Transition from single cac-files.php file server to site-specific .htaccess directives
Currently, all requests for uploaded files ([domain]/files/...) run through wp-content/cac-files.php, our custom router based on WP's old ms-files.php. We use cac-files.php primarily for access protection: we need to load the WordPress application to decide who should have access to what files. But this is totally unnecessary for sites that are publicly accessible. The result is a severe increase on server load and perceived performance, especially when requesting large numbers of files. (See for example #7985, where the lag is almost certainly due in part to the problem described here.)
I'd like to move to a system that looks like the following:
1. As in new WP Multisite installations, we don't rewrite uploaded file URLs by default, but allow Apache to serve them directly.
2. Non-public sites - which includes the main site, which needs to protect forum attachments and other files - will have an .htaccess file in their site-specific blogs.dir directory. This file will redirect all requests to a download handler similar to cac-files.php (maybe even cac-files.php itself, I guess)
I think that the change to 1 is very easy (the UPLOADS constant or something like that). For 2, I'll need to write some custom code to generate .htaccess files. This routine will need to run whenever a site's privacy settings are changed, to either create or delete .htaccess, as appropriate. There'll also need to be a one-time update routine to create .htaccess files for existing sites. I've done a lot of this work for BuddyPress Docs and other projects, so it should be a somewhat reasonable port.
Posting here for any discussion (especially thoughts from Ray, in case I'm missing anything) before working on it. Putting in 1.12 for now, though it could be moved to a minor release, maybe early in the summer.
#8 Updated by Boone Gorges 7 months ago
After getting a report similar to #7985 this morning (#8602), I spent some time trying to understand our options a bit better. A full migration will be more complicated than I thought (we'd be inverting the default behavior of WordPress in a number of ways, with several layers of legacy content to deal with), but a partial mitigation of the problem is actually quite a bit easier.
I've made the following change, effective immediately on the production site: https://github.com/cuny-academic-commons/cac/commit/46d9b0de1e65ad80667c5b6b3a62b8acc5fd1e0b Here's what it does:
1. On private sites, do nothing.
2. On non-private sites (fully public or "discourage search engines"), do nothing on the front end.
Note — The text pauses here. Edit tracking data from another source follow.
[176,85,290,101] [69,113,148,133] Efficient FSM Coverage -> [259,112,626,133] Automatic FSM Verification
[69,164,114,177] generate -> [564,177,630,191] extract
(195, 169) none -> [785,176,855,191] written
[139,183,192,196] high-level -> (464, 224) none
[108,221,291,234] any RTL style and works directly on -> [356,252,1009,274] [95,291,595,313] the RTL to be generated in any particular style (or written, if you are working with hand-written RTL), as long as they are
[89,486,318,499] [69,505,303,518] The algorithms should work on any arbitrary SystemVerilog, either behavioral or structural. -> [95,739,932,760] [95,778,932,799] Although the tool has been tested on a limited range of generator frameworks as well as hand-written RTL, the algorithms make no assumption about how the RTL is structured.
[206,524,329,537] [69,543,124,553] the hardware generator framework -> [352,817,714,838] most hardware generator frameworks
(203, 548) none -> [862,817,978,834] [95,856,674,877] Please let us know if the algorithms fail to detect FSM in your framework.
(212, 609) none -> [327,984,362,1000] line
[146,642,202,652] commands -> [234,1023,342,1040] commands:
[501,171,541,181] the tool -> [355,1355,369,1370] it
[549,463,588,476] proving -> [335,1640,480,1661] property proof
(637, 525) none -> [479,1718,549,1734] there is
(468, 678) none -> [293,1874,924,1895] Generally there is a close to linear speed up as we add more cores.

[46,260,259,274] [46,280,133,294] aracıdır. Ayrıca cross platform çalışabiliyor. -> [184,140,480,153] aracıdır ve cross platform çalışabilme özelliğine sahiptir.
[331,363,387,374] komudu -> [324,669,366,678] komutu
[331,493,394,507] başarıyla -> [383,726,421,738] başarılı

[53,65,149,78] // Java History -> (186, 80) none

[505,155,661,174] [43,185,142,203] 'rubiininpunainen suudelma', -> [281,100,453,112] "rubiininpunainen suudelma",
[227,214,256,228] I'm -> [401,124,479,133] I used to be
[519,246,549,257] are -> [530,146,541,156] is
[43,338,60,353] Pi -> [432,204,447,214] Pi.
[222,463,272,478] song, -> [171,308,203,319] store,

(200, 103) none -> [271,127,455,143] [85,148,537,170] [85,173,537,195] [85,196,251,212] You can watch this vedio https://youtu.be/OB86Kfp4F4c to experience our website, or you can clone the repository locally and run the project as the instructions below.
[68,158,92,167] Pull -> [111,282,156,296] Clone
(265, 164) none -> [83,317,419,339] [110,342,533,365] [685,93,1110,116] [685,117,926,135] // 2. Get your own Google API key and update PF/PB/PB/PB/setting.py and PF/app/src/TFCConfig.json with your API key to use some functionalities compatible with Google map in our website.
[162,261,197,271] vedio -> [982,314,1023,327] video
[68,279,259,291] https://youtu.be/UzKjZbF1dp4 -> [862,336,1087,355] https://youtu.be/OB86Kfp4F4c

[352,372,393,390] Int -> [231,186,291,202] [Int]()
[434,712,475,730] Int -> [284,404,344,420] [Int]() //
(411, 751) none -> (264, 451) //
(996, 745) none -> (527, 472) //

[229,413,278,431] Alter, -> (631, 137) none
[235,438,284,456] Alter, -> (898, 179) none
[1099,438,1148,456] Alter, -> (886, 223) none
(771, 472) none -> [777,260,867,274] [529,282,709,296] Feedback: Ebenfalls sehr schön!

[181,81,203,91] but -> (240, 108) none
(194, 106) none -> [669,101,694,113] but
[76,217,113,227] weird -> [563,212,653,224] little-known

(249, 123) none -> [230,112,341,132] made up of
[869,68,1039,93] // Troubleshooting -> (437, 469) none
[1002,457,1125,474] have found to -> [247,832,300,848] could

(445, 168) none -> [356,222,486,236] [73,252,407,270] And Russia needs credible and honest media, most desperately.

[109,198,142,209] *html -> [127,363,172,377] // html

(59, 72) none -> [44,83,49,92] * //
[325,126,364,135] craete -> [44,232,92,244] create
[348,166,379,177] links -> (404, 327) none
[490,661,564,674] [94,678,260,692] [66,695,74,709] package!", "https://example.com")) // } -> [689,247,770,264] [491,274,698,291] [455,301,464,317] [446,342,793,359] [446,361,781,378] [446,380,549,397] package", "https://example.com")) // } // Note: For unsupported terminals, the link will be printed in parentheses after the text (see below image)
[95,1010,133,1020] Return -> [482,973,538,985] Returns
In the admin, filter WP's upload directory so that it points to /wp-content/blogs.dir/[blog-id]/files rather than /files/. The primary effect of this change is that dynamically-generated attachment URLs point directly to the files instead of to a WordPress endpoint. This means two things:
a. Uploaded images displayed in the admin - especially in the Media Library - are served directly from Apache. This should basically solve the problem in #7985 for non-private sites.
b. Images inserted into posts will have URLs that point directly to the file, so that loading them on the front end will not require bootstrapping WordPress a second (third, fourth...) time.
As noted, private sites are unaffected. Admins will still experience some slowness when loading their Media Libraries.
This solution is actually fairly robust and might constitute a "good enough" solution in the long run. There are some smaller remaining issues, which might fall outside the scope of this ticket:
a. While we do /files/ rewriting using cac-files.php to protect uploaded files, we don't actually have server-level protections against accessing these files directly. This doesn't have a practical effect in most cases, since the server URLs are never exposed, but it's something we should fix.
b. Related: When switching a site from private to non-private - or, more importantly, from non-private to private - we should have a cleanup routine that creates the necessary .htaccess file.
I'll leave the ticket open to address these latter issues. In the meantime, please keep a careful eye out for media-related support requests in the upcoming days.
#10 Updated by Boone Gorges 6 months ago
Here's a first pass at a tool that generates the necessary .htaccess file for non-public sites: https://github.com/cuny-academic-commons/cac/commit/5ce7e07d19f8ad8559a83fbcd68979a327efca5c
I've also written a wp-cli-script that will backfill .htaccess for existing sites, which is attached to this ticket.
It won't be practical to do very wide testing (beyond what I've already done) until we're in production. I'm leaving the ticket open to account for post-release issues.